В несколько ином тоне звучала рецензия А. Придорогина, который почувствовал изысканный «психологизм» рассказов А. Грина. Вместе с тем и А. Придорогин пишет, что «рецензируемая книга свидетельствует не только о высоком литературном мастерстве автора, но и о полной оторванности его от запросов современности» (Книгоноша. 1925. № 21. С. 18).
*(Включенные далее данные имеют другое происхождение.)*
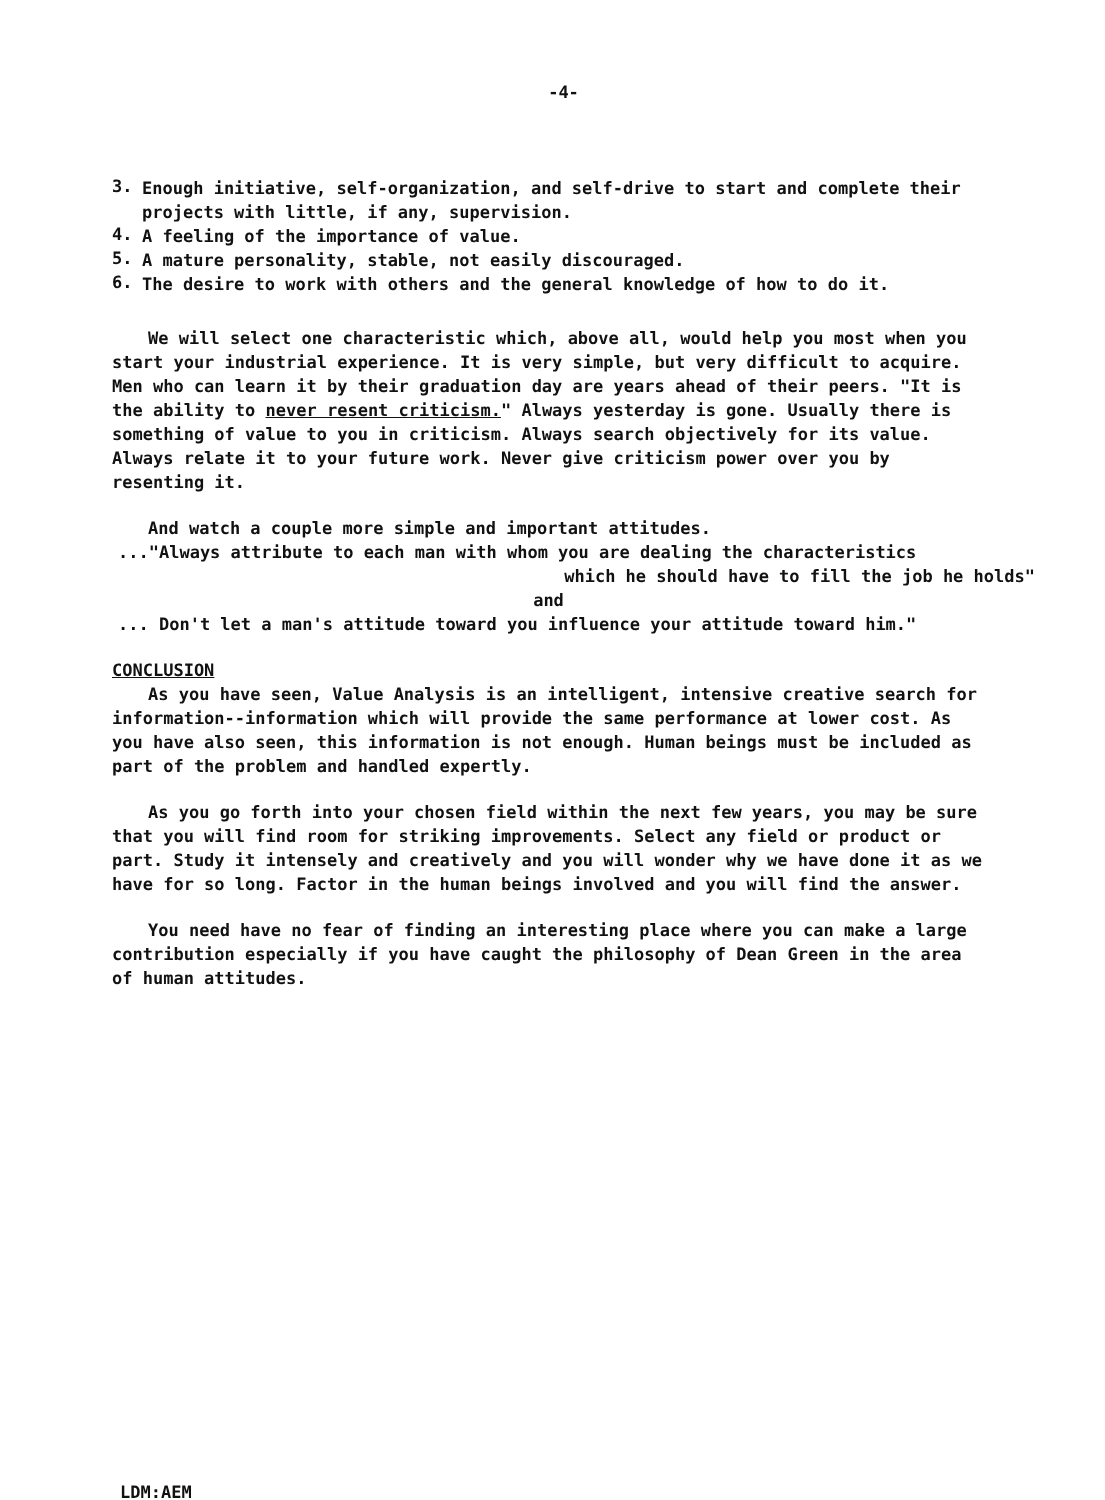-4-
3.
Enough initiative, self-organization, and self-drive to start and complete their projects with little, if any, supervision.
4.
A feeling of the importance of value.
5.
A mature personality, stable, not easily discouraged.
6.
The desire to work with others and the general knowledge of how to do it.
We will select one characteristic which, above all, would help you most when you start your industrial experience. It is very simple, but very difficult to acquire. Men who can learn it by their graduation day are years ahead of their peers. "It is the ability to never resent criticism." Always yesterday is gone. Usually there is something of value to you in criticism. Always search objectively for its value. Always relate it to your future work. Never give criticism power over you by resenting it.
And watch a couple more simple and important attitudes.
..."Always attribute to each man with whom you are dealing the characteristics
which he should have to fill the job he holds"
and
... Don't let a man's attitude toward you influence your attitude toward him."
CONCLUSION
As you have seen, Value Analysis is an intelligent, intensive creative search for information--information which will provide the same performance at lower cost. As you have also seen, this information is not enough. Human beings must be included as part of the problem and handled expertly.
As you go forth into your chosen field within the next few years, you may be sure that you will find room for striking improvements. Select any field or product or part. Study it intensely and creatively and you will wonder why we have done it as we have for so long. Factor in the human beings involved and you will find the answer.
You need have no fear of finding an interesting place where you can make a large contribution especially if you have caught the philosophy of Dean Green in the area of human attitudes.
LDM:AEM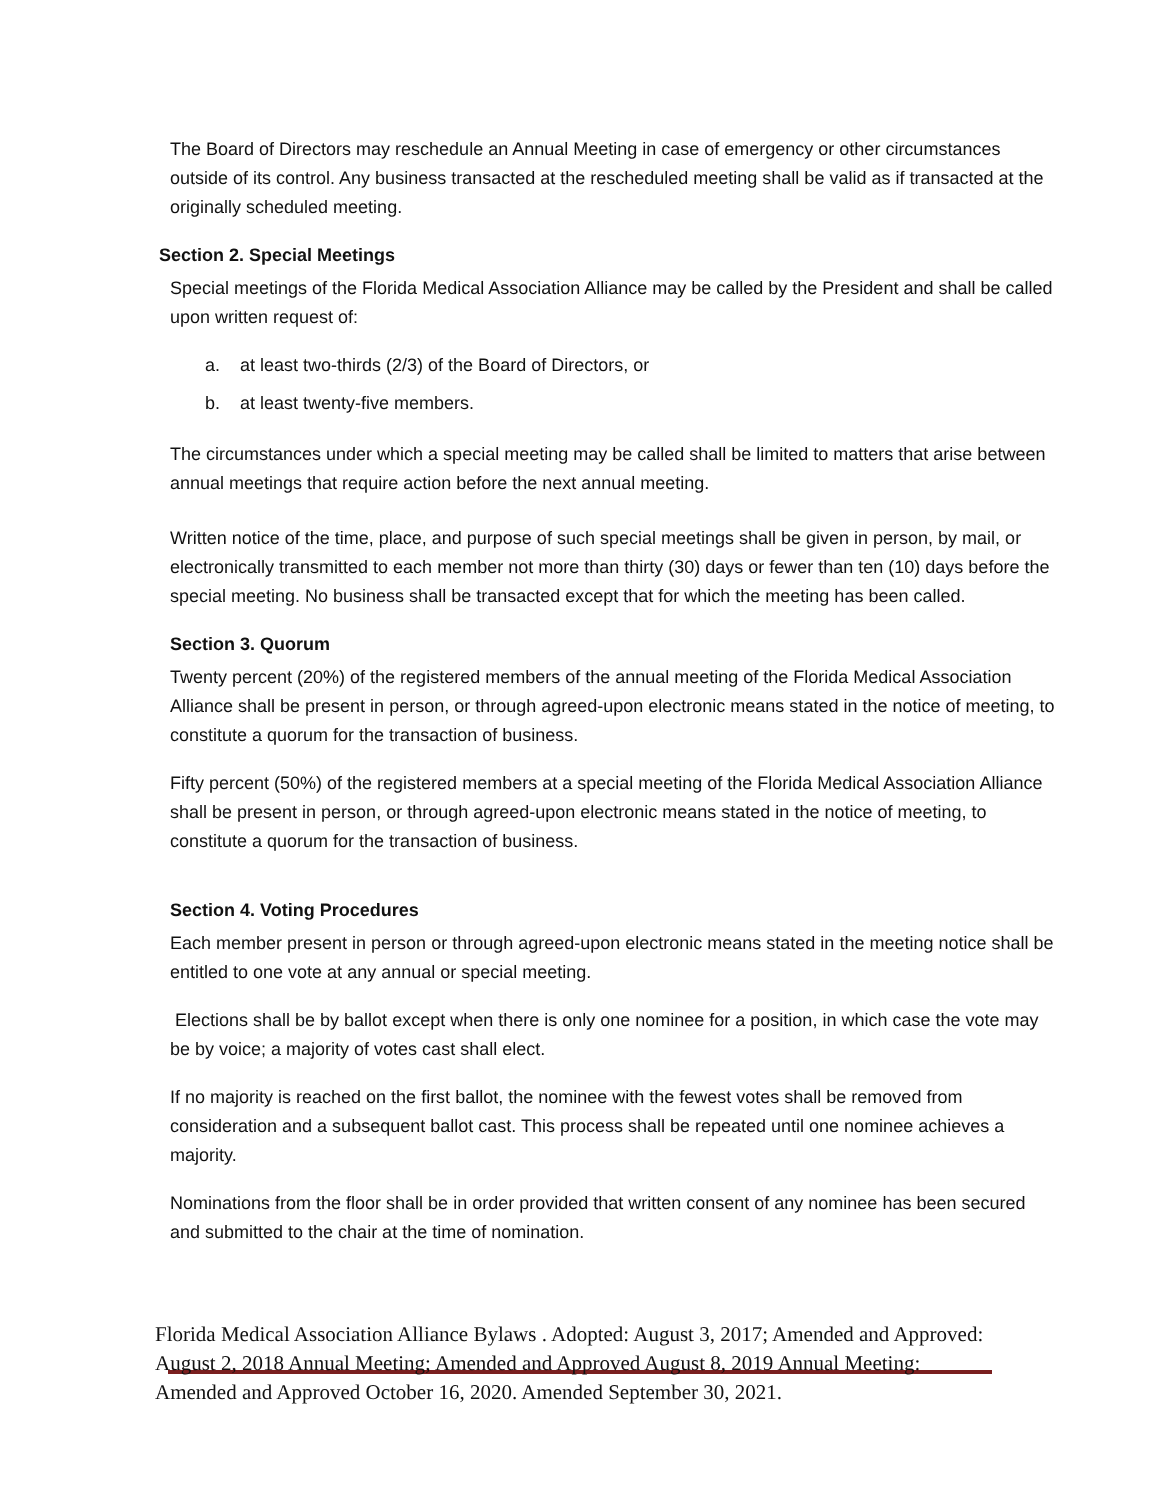The Board of Directors may reschedule an Annual Meeting in case of emergency or other circumstances outside of its control. Any business transacted at the rescheduled meeting shall be valid as if transacted at the originally scheduled meeting.
Section 2. Special Meetings
Special meetings of the Florida Medical Association Alliance may be called by the President and shall be called upon written request of:
a. at least two-thirds (2/3) of the Board of Directors, or
b. at least twenty-five members.
The circumstances under which a special meeting may be called shall be limited to matters that arise between annual meetings that require action before the next annual meeting.
Written notice of the time, place, and purpose of such special meetings shall be given in person, by mail, or electronically transmitted to each member not more than thirty (30) days or fewer than ten (10) days before the special meeting. No business shall be transacted except that for which the meeting has been called.
Section 3. Quorum
Twenty percent (20%) of the registered members of the annual meeting of the Florida Medical Association Alliance shall be present in person, or through agreed-upon electronic means stated in the notice of meeting, to constitute a quorum for the transaction of business.
Fifty percent (50%) of the registered members at a special meeting of the Florida Medical Association Alliance shall be present in person, or through agreed-upon electronic means stated in the notice of meeting, to constitute a quorum for the transaction of business.
Section 4. Voting Procedures
Each member present in person or through agreed-upon electronic means stated in the meeting notice shall be entitled to one vote at any annual or special meeting.
Elections shall be by ballot except when there is only one nominee for a position, in which case the vote may be by voice; a majority of votes cast shall elect.
If no majority is reached on the first ballot, the nominee with the fewest votes shall be removed from consideration and a subsequent ballot cast. This process shall be repeated until one nominee achieves a majority.
Nominations from the floor shall be in order provided that written consent of any nominee has been secured and submitted to the chair at the time of nomination.
Florida Medical Association Alliance Bylaws . Adopted: August 3, 2017; Amended and Approved: August 2, 2018 Annual Meeting; Amended and Approved August 8, 2019 Annual Meeting: Amended and Approved October 16, 2020. Amended September 30, 2021.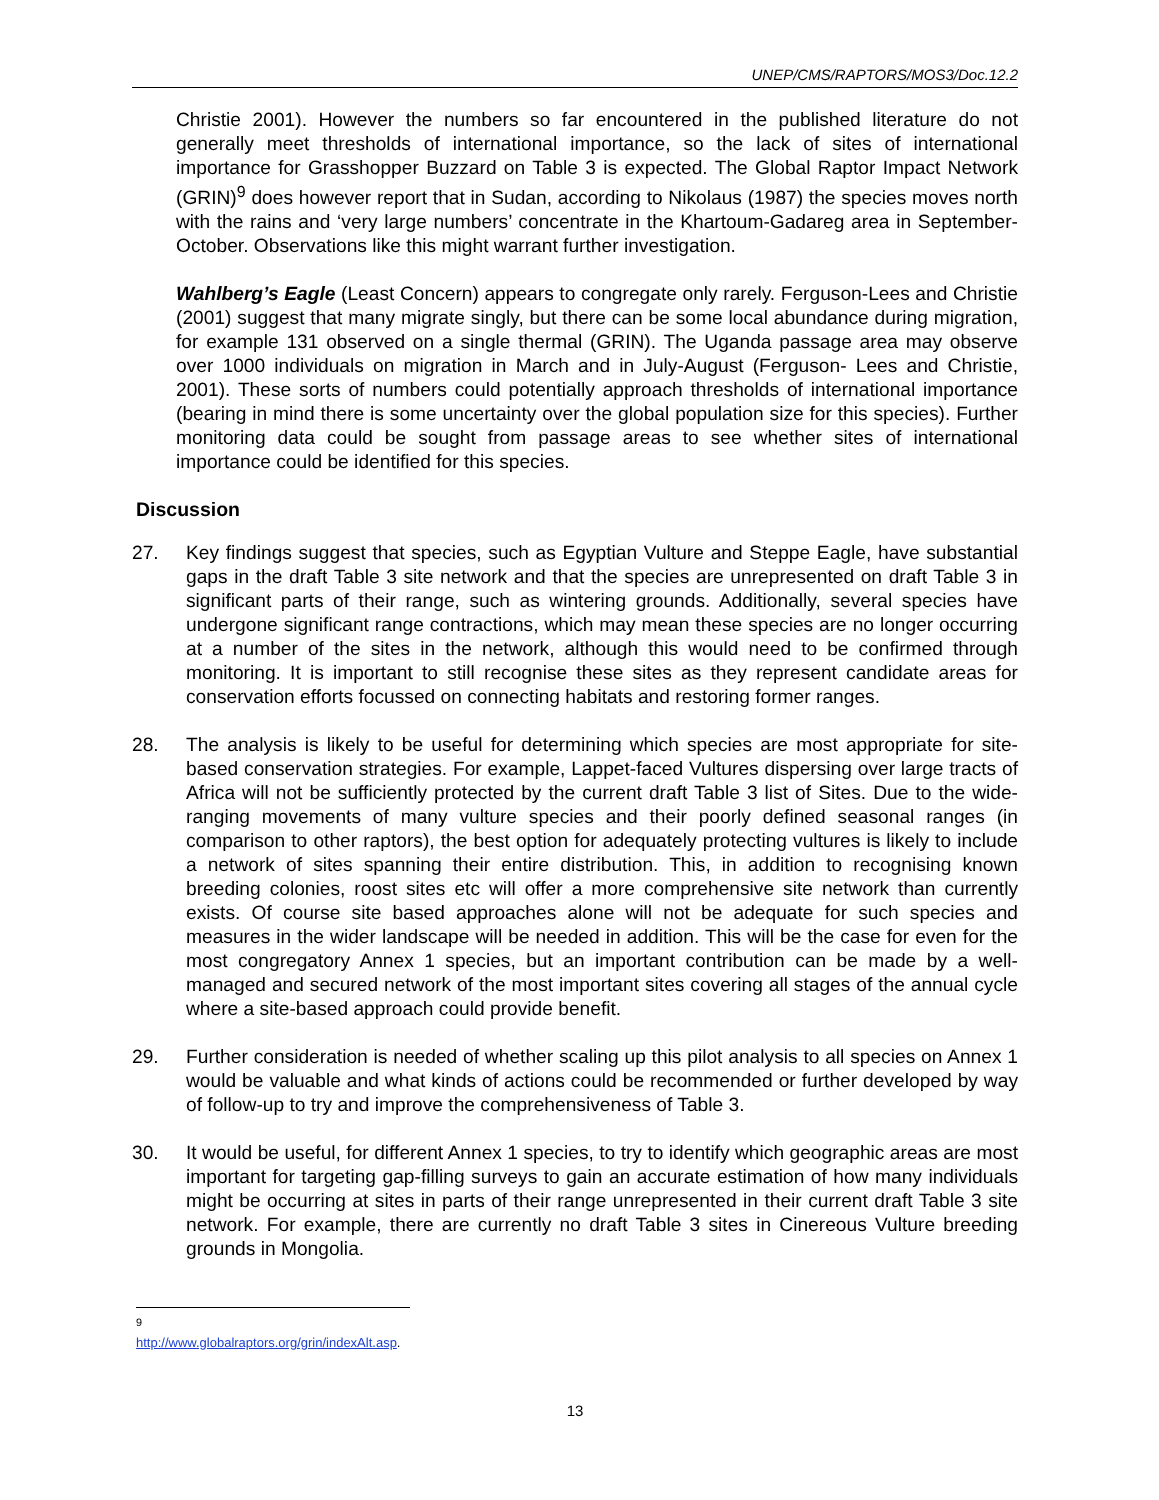UNEP/CMS/RAPTORS/MOS3/Doc.12.2
Christie 2001). However the numbers so far encountered in the published literature do not generally meet thresholds of international importance, so the lack of sites of international importance for Grasshopper Buzzard on Table 3 is expected. The Global Raptor Impact Network (GRIN)<sup>9</sup> does however report that in Sudan, according to Nikolaus (1987) the species moves north with the rains and ‘very large numbers’ concentrate in the Khartoum-Gadareg area in September-October. Observations like this might warrant further investigation.
Wahlberg’s Eagle (Least Concern) appears to congregate only rarely. Ferguson-Lees and Christie (2001) suggest that many migrate singly, but there can be some local abundance during migration, for example 131 observed on a single thermal (GRIN). The Uganda passage area may observe over 1000 individuals on migration in March and in July-August (Ferguson- Lees and Christie, 2001). These sorts of numbers could potentially approach thresholds of international importance (bearing in mind there is some uncertainty over the global population size for this species). Further monitoring data could be sought from passage areas to see whether sites of international importance could be identified for this species.
Discussion
27. Key findings suggest that species, such as Egyptian Vulture and Steppe Eagle, have substantial gaps in the draft Table 3 site network and that the species are unrepresented on draft Table 3 in significant parts of their range, such as wintering grounds. Additionally, several species have undergone significant range contractions, which may mean these species are no longer occurring at a number of the sites in the network, although this would need to be confirmed through monitoring. It is important to still recognise these sites as they represent candidate areas for conservation efforts focussed on connecting habitats and restoring former ranges.
28. The analysis is likely to be useful for determining which species are most appropriate for site-based conservation strategies. For example, Lappet-faced Vultures dispersing over large tracts of Africa will not be sufficiently protected by the current draft Table 3 list of Sites. Due to the wide-ranging movements of many vulture species and their poorly defined seasonal ranges (in comparison to other raptors), the best option for adequately protecting vultures is likely to include a network of sites spanning their entire distribution. This, in addition to recognising known breeding colonies, roost sites etc will offer a more comprehensive site network than currently exists. Of course site based approaches alone will not be adequate for such species and measures in the wider landscape will be needed in addition. This will be the case for even for the most congregatory Annex 1 species, but an important contribution can be made by a well-managed and secured network of the most important sites covering all stages of the annual cycle where a site-based approach could provide benefit.
29. Further consideration is needed of whether scaling up this pilot analysis to all species on Annex 1 would be valuable and what kinds of actions could be recommended or further developed by way of follow-up to try and improve the comprehensiveness of Table 3.
30. It would be useful, for different Annex 1 species, to try to identify which geographic areas are most important for targeting gap-filling surveys to gain an accurate estimation of how many individuals might be occurring at sites in parts of their range unrepresented in their current draft Table 3 site network. For example, there are currently no draft Table 3 sites in Cinereous Vulture breeding grounds in Mongolia.
<sup>9</sup> http://www.globalraptors.org/grin/indexAlt.asp.
13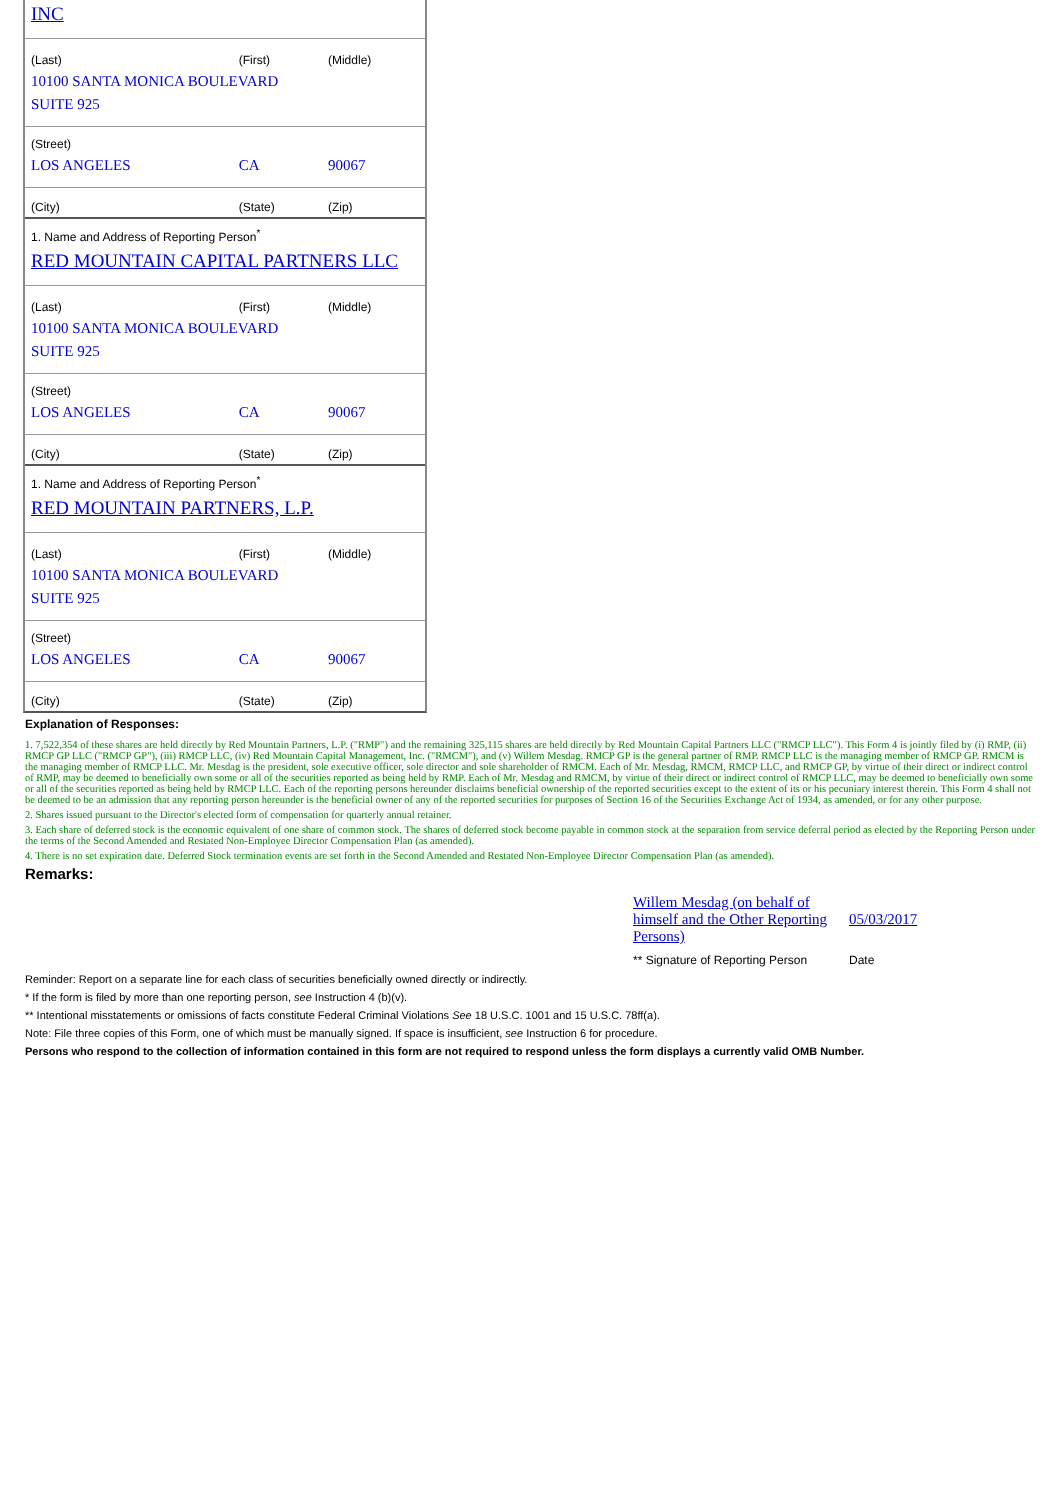| INC | | |
| (Last) | (First) | (Middle) |
| 10100 SANTA MONICA BOULEVARD | | |
| SUITE 925 | | |
| (Street) | | |
| LOS ANGELES | CA | 90067 |
| (City) | (State) | (Zip) |
| 1. Name and Address of Reporting Person<sup>*</sup> | | |
| RED MOUNTAIN CAPITAL PARTNERS LLC | | |
| (Last) | (First) | (Middle) |
| 10100 SANTA MONICA BOULEVARD | | |
| SUITE 925 | | |
| (Street) | | |
| LOS ANGELES | CA | 90067 |
| (City) | (State) | (Zip) |
| 1. Name and Address of Reporting Person<sup>*</sup> | | |
| RED MOUNTAIN PARTNERS, L.P. | | |
| (Last) | (First) | (Middle) |
| 10100 SANTA MONICA BOULEVARD | | |
| SUITE 925 | | |
| (Street) | | |
| LOS ANGELES | CA | 90067 |
| (City) | (State) | (Zip) |
Explanation of Responses:
1. 7,522,354 of these shares are held directly by Red Mountain Partners, L.P. ("RMP") and the remaining 325,115 shares are held directly by Red Mountain Capital Partners LLC ("RMCP LLC"). This Form 4 is jointly filed by (i) RMP, (ii) RMCP GP LLC ("RMCP GP"), (iii) RMCP LLC, (iv) Red Mountain Capital Management, Inc. ("RMCM"), and (v) Willem Mesdag. RMCP GP is the general partner of RMP. RMCP LLC is the managing member of RMCP GP. RMCM is the managing member of RMCP LLC. Mr. Mesdag is the president, sole executive officer, sole director and sole shareholder of RMCM. Each of Mr. Mesdag, RMCM, RMCP LLC, and RMCP GP, by virtue of their direct or indirect control of RMP, may be deemed to beneficially own some or all of the securities reported as being held by RMP. Each of Mr. Mesdag and RMCM, by virtue of their direct or indirect control of RMCP LLC, may be deemed to beneficially own some or all of the securities reported as being held by RMCP LLC. Each of the reporting persons hereunder disclaims beneficial ownership of the reported securities except to the extent of its or his pecuniary interest therein. This Form 4 shall not be deemed to be an admission that any reporting person hereunder is the beneficial owner of any of the reported securities for purposes of Section 16 of the Securities Exchange Act of 1934, as amended, or for any other purpose.
2. Shares issued pursuant to the Director's elected form of compensation for quarterly annual retainer.
3. Each share of deferred stock is the economic equivalent of one share of common stock. The shares of deferred stock become payable in common stock at the separation from service deferral period as elected by the Reporting Person under the terms of the Second Amended and Restated Non-Employee Director Compensation Plan (as amended).
4. There is no set expiration date. Deferred Stock termination events are set forth in the Second Amended and Restated Non-Employee Director Compensation Plan (as amended).
Remarks:
| Willem Mesdag (on behalf of himself and the Other Reporting Persons) | 05/03/2017 |
| ** Signature of Reporting Person | Date |
Reminder: Report on a separate line for each class of securities beneficially owned directly or indirectly.
* If the form is filed by more than one reporting person, see Instruction 4 (b)(v).
** Intentional misstatements or omissions of facts constitute Federal Criminal Violations See 18 U.S.C. 1001 and 15 U.S.C. 78ff(a).
Note: File three copies of this Form, one of which must be manually signed. If space is insufficient, see Instruction 6 for procedure.
Persons who respond to the collection of information contained in this form are not required to respond unless the form displays a currently valid OMB Number.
В 30-е годы А. Грину посвятил статью А. Платонов (Литературное обозрение. 1938. № 4). По словам В. Каверина, эта статья — «пример столкновения двух глубоко искренних писателей, идущих в диаметрально противоположных направлениях». Их «столкновение» основано не только на прочном убеждении Платонова, что произведения романтические «не способны дать той глубокой радости, которая равноценна помощи в жизни». Это — суровый, исподлобья взгляд, это тяжелая рука мастера, для которого литература не развлечение, а пот и кровь» (Каверин В. Собр. соч. Т. 6. С. 509). На самом деле, считает В. Каверин, Грин «не хитрит с читателем. Он как бы заранее заключает с ним договор, в котором ясно и недвусмысленно сказано, что его творчество не имеет ничего — или почти ничего — общего с действительностью. Требовать от Грина, чтобы он перестал быть Грином, бесполезно… Фантазии Грина нечего делать в Моршанске, так же как и герои Платонова почувствовали бы себя растерянными и оскорбленными в Гель-Гью или Зурбагане» (там же). Сравнивая язык А. Платонова и А. Грина, В. Каверин пишет: «У Платонова — свой, особенный язык, основанный на скромной, но непреклонной простоте, на едва заметных сдвигах разговорной речи, оставляющих впечатление свежести и новизны. У Грина вы редко останавливаетесь на отдельной фразе — он пишет страницами, в неудержимом разбеге» (там же, с. 508–509).